Однако выцветшие глаза из-под косматых бровей смотрели разумно, и обычных шуток насчет умаления в росте и путаницы братьев в этот раз Лют не услышал.

– Будь жив, княже! – Лют поклонился, и все кияне у него за спиной тоже склонились перед хозяином дома. – Я семь дней ждал под воротами… не смог удержаться и не поглядеть, ради какого дива ты отказывал мне в радости видеть тебя…

– В радости видеть ее! – поправил Етон, показав на супругу.

Рука его чуть дрожала. Невольно Лют снова взглянул на молодую женщину: она осталась невозмутима, лишь чуть дрогнули розовые губы. Представить этот цветок в хватке дрожащих костлявых рук было все равно что увидеть деву повешенной на дубу… Лютом все сильнее овладевало чувство жути, будто костлявая ведьма-мара тянула к нему свои ледяные руки. Казалось, в гриднице холодно, несмотря на огонь в двух очагах; Лют стиснул челюсти, чтобы не стучать зубами.

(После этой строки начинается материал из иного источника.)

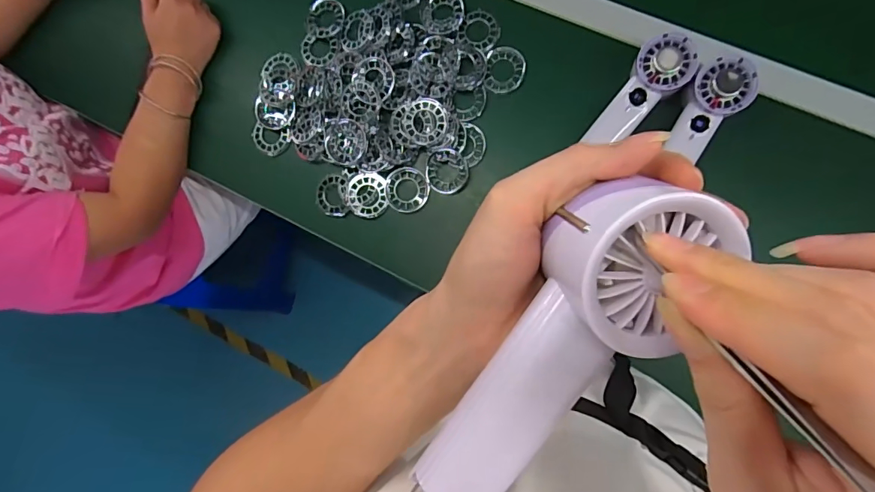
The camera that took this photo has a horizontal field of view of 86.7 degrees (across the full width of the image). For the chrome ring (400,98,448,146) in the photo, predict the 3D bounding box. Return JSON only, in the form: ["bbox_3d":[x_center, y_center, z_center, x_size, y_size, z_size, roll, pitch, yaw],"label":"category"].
[{"bbox_3d":[-0.015,-0.160,0.599,0.058,0.006,0.057,2,105,7],"label":"chrome ring"}]

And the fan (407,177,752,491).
[{"bbox_3d":[0.044,0.056,0.196,0.054,0.036,0.185,31,111,8],"label":"fan"}]

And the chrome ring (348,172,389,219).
[{"bbox_3d":[-0.094,-0.069,0.630,0.055,0.012,0.059,0,88,8],"label":"chrome ring"}]

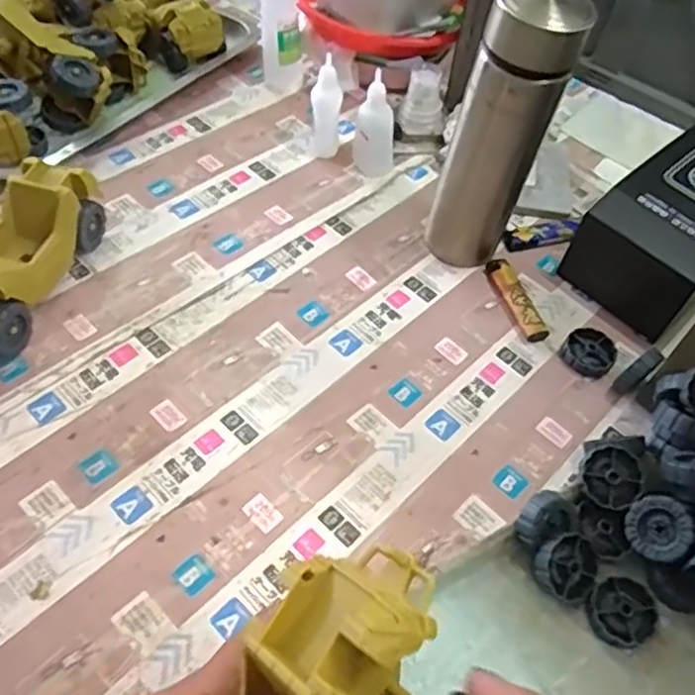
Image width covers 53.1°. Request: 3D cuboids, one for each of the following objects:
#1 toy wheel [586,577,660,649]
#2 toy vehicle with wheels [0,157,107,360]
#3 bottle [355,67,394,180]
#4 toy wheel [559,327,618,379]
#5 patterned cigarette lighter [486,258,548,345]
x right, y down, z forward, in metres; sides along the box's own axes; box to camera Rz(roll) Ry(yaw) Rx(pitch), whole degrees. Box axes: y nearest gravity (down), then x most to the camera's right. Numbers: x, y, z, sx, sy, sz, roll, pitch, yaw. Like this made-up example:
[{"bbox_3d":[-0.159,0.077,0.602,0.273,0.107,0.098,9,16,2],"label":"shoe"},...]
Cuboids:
[{"bbox_3d":[0.160,0.156,0.406,0.040,0.010,0.035,-27,57,-24],"label":"toy wheel"},{"bbox_3d":[-0.239,-0.067,0.506,0.061,0.062,0.164,17,53,6],"label":"toy vehicle with wheels"},{"bbox_3d":[0.026,-0.192,0.609,0.032,0.084,0.026,38,59,22],"label":"bottle"},{"bbox_3d":[0.185,0.003,0.530,0.040,0.013,0.036,-33,59,-27],"label":"toy wheel"},{"bbox_3d":[0.135,-0.038,0.554,0.020,0.015,0.078,-13,55,-15],"label":"patterned cigarette lighter"}]

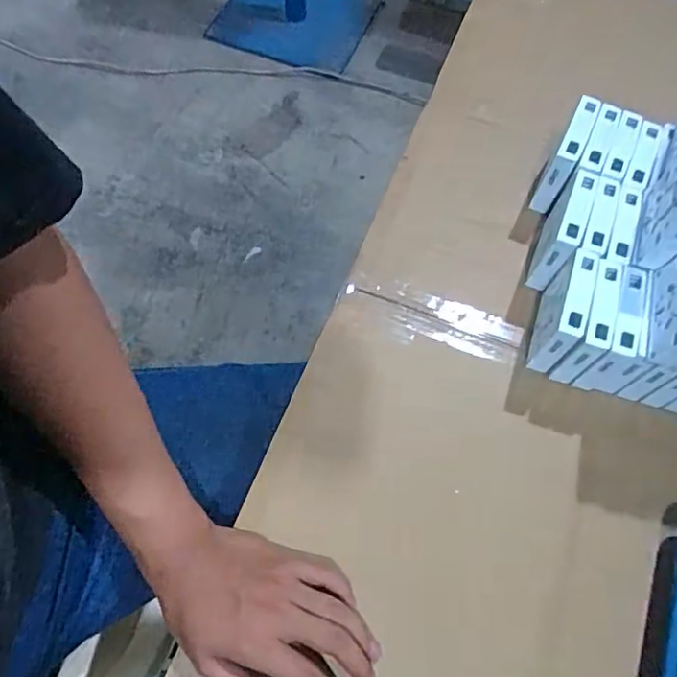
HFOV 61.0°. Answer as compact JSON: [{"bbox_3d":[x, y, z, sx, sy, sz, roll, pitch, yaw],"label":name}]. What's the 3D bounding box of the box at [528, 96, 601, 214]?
[{"bbox_3d":[0.233,-0.188,0.590,0.023,0.077,0.085,26,68,10],"label":"box"}]

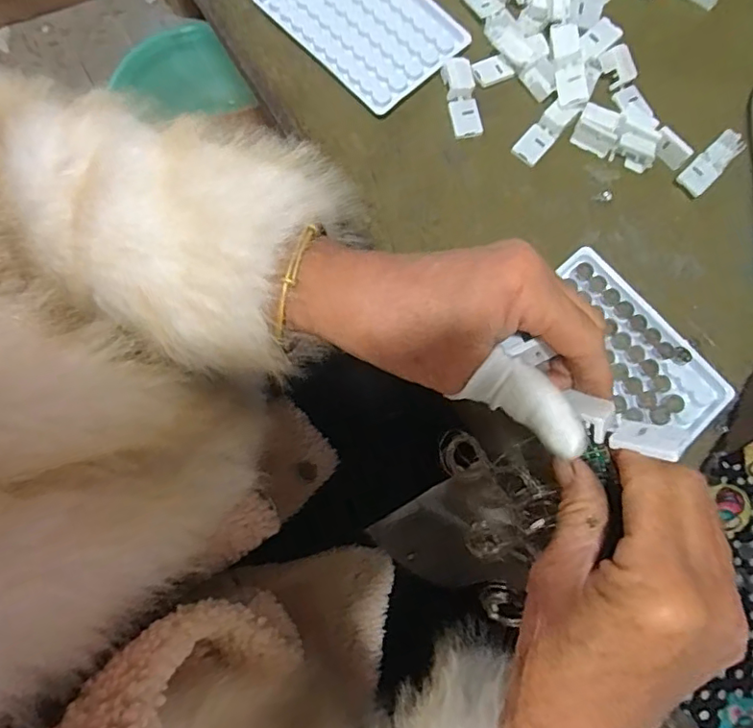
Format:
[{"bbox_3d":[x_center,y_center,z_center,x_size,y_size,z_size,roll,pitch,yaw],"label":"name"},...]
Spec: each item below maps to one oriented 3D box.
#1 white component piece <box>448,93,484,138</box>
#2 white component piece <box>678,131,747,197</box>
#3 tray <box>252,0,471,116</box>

– Что тебе смотреть на меня! – продолжал Етон. – Мой вид едва ли веселил твое молодецкое сердце. А вот такой красоты, как моя княгиня, ты в своем Киеве небось не видал? А? – Он слегка наклонился с престола.

По привычке все свое считать самым лучшим Лют подумал: в Киеве и покраше найдутся, хотя ничье лицо при этом на память ему не пришло. Но и без того беседа их текла как-то неладно, надо было выбираться на правильный путь.

– Я привез тебе поклоны от моего князя, Святослава, его жены, княгини Горяны, и его матери, княгини Эльги, – сказал он, уклоняясь от разговора о красавицах. – Желают они тебе здравствовать еще много лет и править твоими землями, имея мир со всеми соседями, добрые урожаи и милость богов.

Умножения потомства, укрепления рода на вечные времена Етону давным-давно уже не желали. С тех пор как выяснилось, что проклятье Олега Вещего было не пустыми словами, это звучало бы жестокой насмешкой. Но сейчас Лют на миг заколебался: может, обзаведясь такой красивой женой, Етон вновь обрел надежду и хочет услышать эти слова?

Однако подобная мысль показалась Люту дикой, и он опустил лицо, подавляя улыбку. Ему было скорее жутко, чем смешно, и эта нелепая, сама собой просящаяся улыбка раздражала его самого.

– Святослав с супругой и матерью его прислали тебе дары в знак нашей дружбы, – добавил он, подняв лицо и стараясь овладеть собой. – Здесь черные соболя из Биармии, бобры и куницы из северных владений Святослава, вино из Царьграда. А твоей княгине, если будет на то твоя воля, я поднесу греческие паволоки и коприны, достойные ее.

– А откуда твой князь знал, что нужны дары для княгини? – Етон снова наклонился вперед, будто пытался уличить гостя в мошенничестве. – В блюде золотом увидал?

– Княгиня Эльга хотела, чтобы я поднес их тебе. Если бы она знала, что у тебя вновь есть супруга, уж верно, она повелела бы передать паволоки ей.

«Но она не знала», – хотел добавить Лют, но вовремя прикусил язык. Старому бесу полагалось заранее уведомить киевских князей о предстоящей свадьбе, чтобы они могли прислать бояр с дарами. И чтобы такие новости на них не сваливались как снег на голову. Но это позвучало бы как упрек, а попрекать князя Лют был не вправе.